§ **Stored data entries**
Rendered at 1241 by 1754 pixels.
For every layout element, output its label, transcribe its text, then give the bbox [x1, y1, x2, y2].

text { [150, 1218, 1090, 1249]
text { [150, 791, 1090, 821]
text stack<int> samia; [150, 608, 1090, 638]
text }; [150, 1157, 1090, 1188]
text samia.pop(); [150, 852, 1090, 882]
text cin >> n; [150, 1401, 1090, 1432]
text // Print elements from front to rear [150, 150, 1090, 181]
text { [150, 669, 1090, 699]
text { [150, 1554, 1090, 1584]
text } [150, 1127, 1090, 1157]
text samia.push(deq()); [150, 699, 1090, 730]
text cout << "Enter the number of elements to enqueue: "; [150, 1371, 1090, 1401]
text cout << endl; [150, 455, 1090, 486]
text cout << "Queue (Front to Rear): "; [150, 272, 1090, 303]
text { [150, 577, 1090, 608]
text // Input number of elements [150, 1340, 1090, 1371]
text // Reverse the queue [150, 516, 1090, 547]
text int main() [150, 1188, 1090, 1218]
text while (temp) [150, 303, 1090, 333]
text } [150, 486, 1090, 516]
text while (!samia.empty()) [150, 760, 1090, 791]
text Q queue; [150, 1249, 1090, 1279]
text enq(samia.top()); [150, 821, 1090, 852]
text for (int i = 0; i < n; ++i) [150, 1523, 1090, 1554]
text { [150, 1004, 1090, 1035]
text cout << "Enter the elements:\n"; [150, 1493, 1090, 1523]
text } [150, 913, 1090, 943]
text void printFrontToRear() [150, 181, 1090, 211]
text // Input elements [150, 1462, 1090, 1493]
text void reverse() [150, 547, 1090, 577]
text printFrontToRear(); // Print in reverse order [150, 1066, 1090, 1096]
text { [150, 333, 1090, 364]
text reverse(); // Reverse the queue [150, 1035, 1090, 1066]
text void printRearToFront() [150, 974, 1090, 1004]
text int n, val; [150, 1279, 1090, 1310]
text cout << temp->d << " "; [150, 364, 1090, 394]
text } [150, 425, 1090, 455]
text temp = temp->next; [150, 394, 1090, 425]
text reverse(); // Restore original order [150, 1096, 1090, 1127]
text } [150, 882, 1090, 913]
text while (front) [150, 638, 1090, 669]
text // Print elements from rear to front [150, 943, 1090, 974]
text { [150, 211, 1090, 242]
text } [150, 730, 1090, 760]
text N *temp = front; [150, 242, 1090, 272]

---

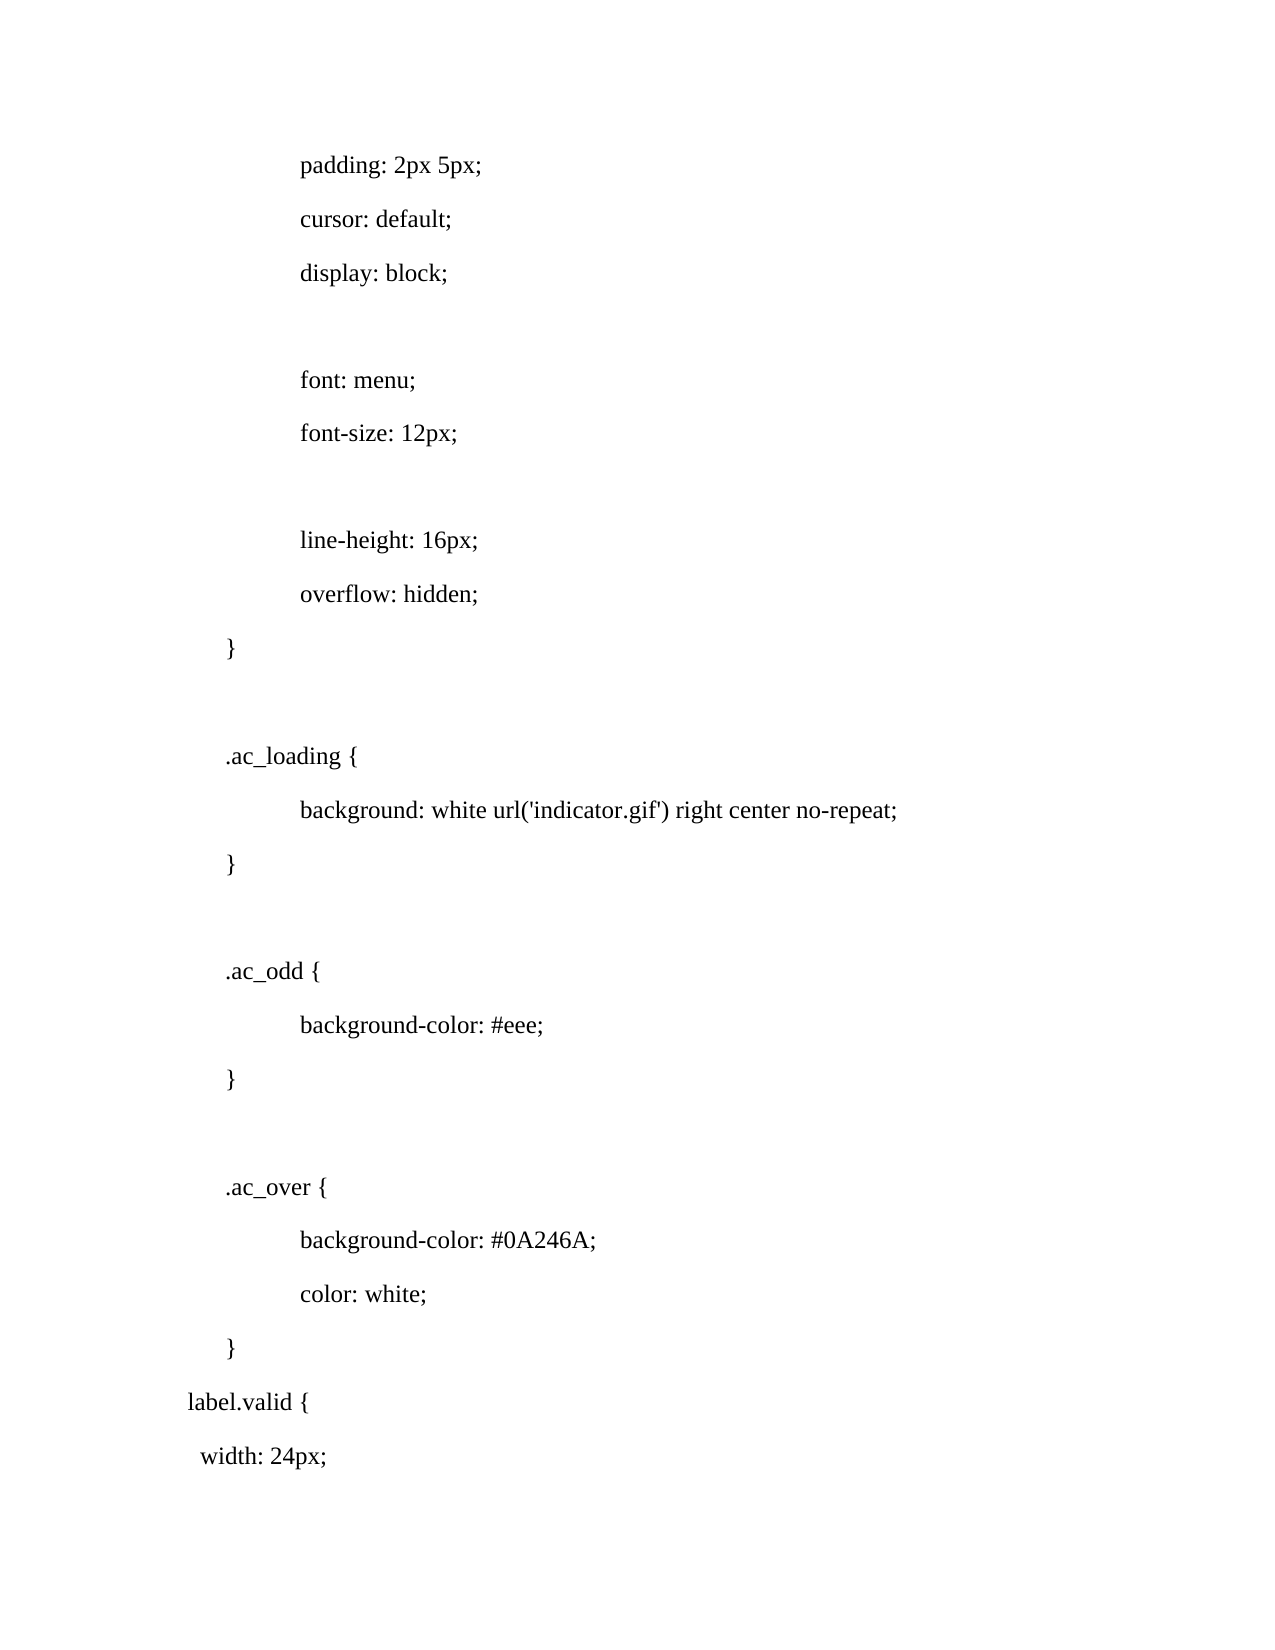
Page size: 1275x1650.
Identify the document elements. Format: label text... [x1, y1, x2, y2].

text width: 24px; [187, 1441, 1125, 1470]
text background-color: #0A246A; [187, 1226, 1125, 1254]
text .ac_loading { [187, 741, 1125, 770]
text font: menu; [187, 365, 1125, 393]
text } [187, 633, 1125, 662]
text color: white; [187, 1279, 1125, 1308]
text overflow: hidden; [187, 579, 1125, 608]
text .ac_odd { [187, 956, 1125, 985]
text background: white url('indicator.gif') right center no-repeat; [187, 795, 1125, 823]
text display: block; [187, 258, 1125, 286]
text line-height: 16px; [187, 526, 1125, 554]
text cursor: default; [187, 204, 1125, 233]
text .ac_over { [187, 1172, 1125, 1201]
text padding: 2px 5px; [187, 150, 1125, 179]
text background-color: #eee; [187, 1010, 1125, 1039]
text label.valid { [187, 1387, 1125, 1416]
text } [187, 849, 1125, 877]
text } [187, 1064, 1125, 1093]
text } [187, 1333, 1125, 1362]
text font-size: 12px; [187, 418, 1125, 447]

...

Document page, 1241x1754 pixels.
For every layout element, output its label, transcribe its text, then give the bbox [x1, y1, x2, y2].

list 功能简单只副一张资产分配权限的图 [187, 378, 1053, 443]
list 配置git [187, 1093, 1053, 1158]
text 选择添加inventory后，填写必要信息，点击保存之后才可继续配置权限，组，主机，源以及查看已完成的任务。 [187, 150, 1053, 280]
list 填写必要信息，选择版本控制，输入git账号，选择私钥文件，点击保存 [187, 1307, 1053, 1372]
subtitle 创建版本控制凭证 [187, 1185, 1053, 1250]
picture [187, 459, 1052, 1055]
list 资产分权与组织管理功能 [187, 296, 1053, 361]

§ **Work required**
Look through the data and show every line containing "pixels".

§ **Solution for this problem**
Rendered at 1241 by 1754 pixels.
Document page, 1241x1754 pixels.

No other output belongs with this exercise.